Yep, they nailed that part! Encouraging educated skepticism of institutional authority underlies all of my work. Now, I don’t know for sure if the researchers were funded by Big Education, Big Ag, Big Pharma, or its little sister Big Formula. But, whether or not you believe that breastfeeding is a sort of gateway drug to other ”radical” natural parenting practices, I smell something very much like corporate influence. And in my world, even the faintest whiff of that gives me more confidence in my own way – in the natural living and learning way.

In a Natural Life Magazine article entitled Natural Reflections: What Does the Word “Natural” Really Stand For? Professor of Environmental Ethics Gene Sager noted that:

“The natural life today is natural in a new key: to act in harmony with Nature, we need to take a well-informed, consciously conservationist approach. I have emphasized the ideas of ‘well-informed’ and ‘consciously.’ In a sense, we have become watchdogs on guard against greedy corporations, sluggish governments, and a public manipulated by marketeers and the media. All this requires constant vigilance and effort.”

All those players can be seen in the controversy about the use of the word “natural.” If it wasn’t such a compelling idea, Sager’s “marketeers” wouldn’t be as attracted to its use as they are. And, on the other hand, there wouldn’t be the concern about it being over-used by those of us who can think for ourselves.

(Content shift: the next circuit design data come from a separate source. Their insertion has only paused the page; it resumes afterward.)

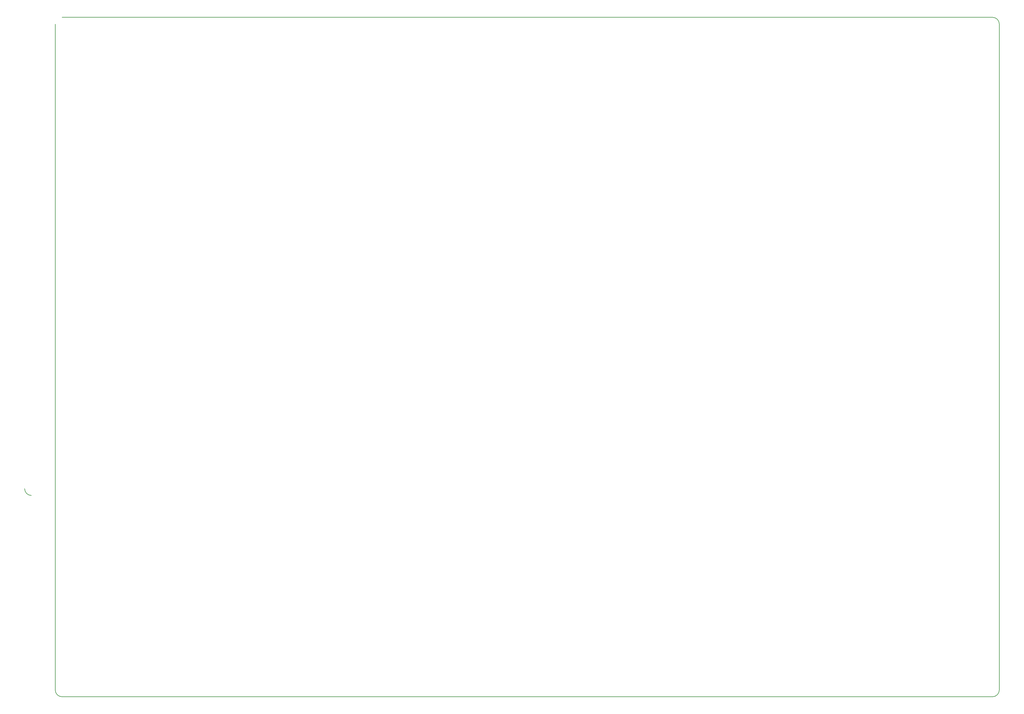
<source format=gm1>
%FSLAX44Y44*%
%MOMM*%
G71*
G01*
G75*
G04 Layer_Color=16711935*
%ADD10C,0.2032*%
%ADD11R,0.9652X0.8890*%
%ADD12R,1.0160X0.9398*%
%ADD13R,1.0160X0.9400*%
%ADD14R,2.2098X1.9050*%
%ADD15R,0.9144X0.9144*%
%ADD16R,1.2700X0.9144*%
%ADD17R,0.8890X0.9652*%
%ADD18R,1.9050X2.2098*%
%ADD19R,0.9000X0.8000*%
%ADD20R,0.9398X1.0160*%
%ADD21R,0.9400X1.0160*%
%ADD22R,2.2000X0.3600*%
%ADD23R,3.0000X1.0000*%
%ADD24R,3.5000X1.0000*%
%ADD25R,4.0000X1.4000*%
%ADD26O,2.2000X0.6000*%
%ADD27R,3.2000X1.6500*%
%ADD28R,1.2000X1.2000*%
%ADD29R,1.6000X1.5000*%
%ADD30O,0.6000X2.2000*%
%ADD31R,1.0668X3.5560*%
%ADD32R,10.6680X8.8900*%
%ADD33R,3.8100X5.5880*%
%ADD34R,1.9050X0.5588*%
%ADD35R,2.2000X1.8000*%
%ADD36R,2.4000X0.4000*%
%ADD37R,0.5000X2.0000*%
%ADD38R,3.2000X1.6000*%
%ADD39R,6.0000X7.0000*%
%ADD40O,1.4500X0.5000*%
%ADD41O,0.5000X1.4500*%
%ADD42O,2.0320X0.5588*%
%ADD43O,1.4000X0.3000*%
%ADD44O,0.3000X1.4000*%
%ADD45R,0.9000X1.0000*%
%ADD46R,2.5000X1.8000*%
%ADD47R,2.2000X1.5000*%
%ADD48R,0.5588X1.9050*%
%ADD49C,0.1778*%
%ADD50C,0.2540*%
%ADD51C,0.7620*%
%ADD52C,0.5080*%
%ADD53C,1.2700*%
%ADD54C,0.3810*%
%ADD55C,0.7000*%
%ADD56C,0.8890*%
%ADD57C,0.6350*%
%ADD58C,0.3048*%
%ADD59R,6.8834X6.6294*%
%ADD60R,7.4168X2.9972*%
%ADD61R,3.9116X9.0424*%
%ADD62R,6.6294X4.3688*%
%ADD63R,2.2098X8.4836*%
%ADD64R,7.2390X2.3368*%
%ADD65R,7.5692X1.4224*%
%ADD66R,5.3086X2.3876*%
%ADD67R,6.4770X2.3876*%
%ADD68R,0.8492X4.9022*%
%ADD69R,1.1176X9.9060*%
%ADD70R,7.4930X2.5908*%
%ADD71R,6.6548X1.4732*%
%ADD72R,5.1816X1.4732*%
%ADD73R,3.2258X4.2672*%
%ADD74R,11.5824X3.8608*%
%ADD75R,9.6012X3.5814*%
%ADD76R,10.6426X2.4638*%
%ADD77R,4.2672X4.9530*%
%ADD78R,5.3086X3.6322*%
%ADD79R,2.2860X2.4638*%
%ADD80R,3.6322X5.3086*%
%ADD81R,6.7818X2.8702*%
%ADD82R,2.5654X7.4676*%
%ADD83R,7.3660X2.3876*%
%ADD84R,1.6256X4.7752*%
%ADD85R,4.2164X2.8956*%
%ADD86R,2.2606X6.3754*%
%ADD87C,5.0000*%
%ADD88C,1.7780*%
%ADD89O,1.6510X1.0160*%
%ADD90C,1.2700*%
%ADD91R,1.2700X1.2700*%
%ADD92O,1.7780X1.5240*%
%ADD93O,1.5240X1.7780*%
%ADD94C,1.0000*%
%ADD95C,2.4384*%
%ADD96R,1.3800X2.5000*%
%ADD97O,1.3800X2.5000*%
%ADD98C,0.5080*%
%ADD99C,1.5000*%
%ADD100R,1.5000X1.5000*%
%ADD101O,1.2700X1.0160*%
%ADD102C,1.3000*%
%ADD103O,1.0000X1.7000*%
%ADD104C,1.1430*%
%ADD105C,1.5240*%
%ADD106O,1.4000X3.8000*%
%ADD107O,3.8000X1.4000*%
%ADD108O,1.0160X1.6510*%
%ADD109C,1.3800*%
%ADD110C,2.5000*%
%ADD111C,1.5748*%
%ADD112R,1.5748X1.5748*%
%ADD113C,1.3970*%
%ADD114C,1.1000*%
%ADD115R,1.5240X1.5240*%
%ADD116O,3.0480X1.5240*%
%ADD117C,2.0320*%
%ADD118C,2.2000*%
%ADD119C,1.6000*%
%ADD120C,0.9000*%
%ADD121C,0.6604*%
%ADD122C,0.6858*%
%ADD123C,0.6350*%
%ADD124C,0.8636*%
%ADD125C,1.0160*%
%ADD126C,0.7112*%
%ADD127C,1.0160*%
%ADD128C,1.5080*%
%ADD129C,1.3080*%
%ADD130C,2.9464*%
%ADD131C,1.4478*%
%ADD132C,1.5080*%
%ADD133C,0.8128*%
%ADD134C,1.4080*%
%ADD135O,1.3080X2.0080*%
%ADD136C,1.3080*%
%ADD137O,3.7080X1.3080*%
%ADD138C,1.2080*%
%ADD139C,2.0080*%
%ADD140C,1.4732*%
%ADD141C,1.4986*%
%ADD142C,1.8080*%
%ADD143C,2.7080*%
%ADD144C,2.1080*%
%ADD145C,0.8382*%
%ADD146C,0.9652*%
%ADD147C,1.0668*%
%ADD148C,0.9398*%
%ADD149C,0.8890*%
%ADD150C,3.5080*%
%ADD151O,1.3080X3.7080*%
%ADD152R,0.9144X0.9144*%
%ADD153R,0.9144X1.2700*%
%ADD154R,1.3000X1.2000*%
%ADD155C,2.0000*%
%ADD156R,3.9116X4.4958*%
%ADD157R,2.8956X1.2700*%
%ADD158R,0.9652X1.9050*%
%ADD159R,2.2098X5.6134*%
%ADD160R,4.3688X2.6162*%
%ADD161C,0.1270*%
%ADD162C,0.2500*%
%ADD163C,0.3000*%
%ADD164C,0.2500*%
%ADD165C,0.2000*%
%ADD166C,0.1000*%
%ADD167C,0.2096*%
%ADD168C,0.1524*%
%ADD169C,0.1500*%
%ADD170C,0.2286*%
%ADD171R,1.9836X0.9960*%
%ADD172R,4.8436X1.4084*%
%ADD173R,4.1000X1.9000*%
%ADD174R,1.1684X1.0922*%
%ADD175R,1.2192X1.1430*%
%ADD176R,1.2192X1.1432*%
%ADD177R,2.4130X2.1082*%
%ADD178R,1.1176X1.1176*%
%ADD179R,1.4732X1.1176*%
%ADD180R,1.0922X1.1684*%
%ADD181R,2.1082X2.4130*%
%ADD182R,1.1032X1.0032*%
%ADD183R,1.1430X1.2192*%
%ADD184R,1.1432X1.2192*%
%ADD185R,2.4032X0.5632*%
%ADD186R,3.2032X1.2032*%
%ADD187R,3.7032X1.2032*%
%ADD188R,4.2032X1.6032*%
%ADD189O,2.4032X0.8032*%
%ADD190R,3.4032X1.8532*%
%ADD191R,1.4032X1.4032*%
%ADD192R,1.8032X1.7032*%
%ADD193O,0.8032X2.4032*%
%ADD194R,1.2700X3.7592*%
%ADD195R,10.8712X9.0932*%
%ADD196R,4.0132X5.7912*%
%ADD197R,2.1082X0.7620*%
%ADD198R,2.4032X2.0032*%
%ADD199R,2.6032X0.6032*%
%ADD200R,0.7032X2.2032*%
%ADD201R,3.4032X1.8032*%
%ADD202R,6.2032X7.2032*%
%ADD203O,1.6532X0.7032*%
%ADD204O,0.7032X1.6532*%
%ADD205O,2.2352X0.7620*%
%ADD206O,1.6032X0.5032*%
%ADD207O,0.5032X1.6032*%
%ADD208R,1.1032X1.2032*%
%ADD209R,2.7032X2.0032*%
%ADD210R,2.4032X1.7032*%
%ADD211R,0.7620X2.1082*%
%ADD212C,5.2032*%
%ADD213C,1.9812*%
%ADD214O,1.8542X1.2192*%
%ADD215R,1.4732X1.4732*%
%ADD216O,1.9812X1.7272*%
%ADD217O,1.7272X1.9812*%
%ADD218C,1.2032*%
%ADD219C,2.6416*%
%ADD220R,1.5832X2.7032*%
%ADD221O,1.5832X2.7032*%
%ADD222C,1.7032*%
%ADD223R,1.7032X1.7032*%
%ADD224O,1.4732X1.2192*%
%ADD225C,1.5032*%
%ADD226O,1.2032X1.9032*%
%ADD227C,1.3462*%
%ADD228C,1.7272*%
%ADD229O,1.6032X4.0032*%
%ADD230O,4.0032X1.6032*%
%ADD231O,1.2192X1.8542*%
%ADD232C,1.5832*%
%ADD233C,2.7032*%
%ADD234R,1.7780X1.7780*%
%ADD235C,1.6002*%
%ADD236C,1.3032*%
%ADD237R,1.7272X1.7272*%
%ADD238O,3.2512X1.7272*%
%ADD239C,2.2352*%
%ADD240R,1.1176X1.1176*%
%ADD241R,1.1176X1.4732*%
%ADD242R,1.5032X1.4032*%
D169*
X899160Y1435100D02*
G03*
X919480Y1414780I20320J0D01*
G01*
X990600Y833120D02*
G03*
X1010920Y812800I20320J0D01*
G01*
X3789680D02*
G03*
X3810000Y833120I0J20320D01*
G01*
Y2824480D02*
G03*
X3789680Y2844800I-20320J0D01*
G01*
X990600Y833120D02*
Y2824480D01*
X1010920Y2844800D02*
X3789680D01*
X1010920Y812800D02*
X3789680D01*
X3810000Y833120D02*
Y2824480D01*
M02*

</source>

For me, the bottom line in all of this controversy about natural living and natural parenting is this: Don’t pay attention to what anyone else – a marketer, a corporation or its representative, a PhD researcher or scientist or another a member of academia, or any other self-described expert – thinks or instructs you to do. These days, they could have a vested interest in persuading you that there is something wrong with natural living. So do your own research, trust yourself (and your children), and follow your own instincts. You might end up agreeing with what you are told. Or not. But I have found that Mother Nature is as trustworthy a guide as any.

Wendy Priesnitz is the editor and co-founder of Natural Life Magazine and the author of 13 books.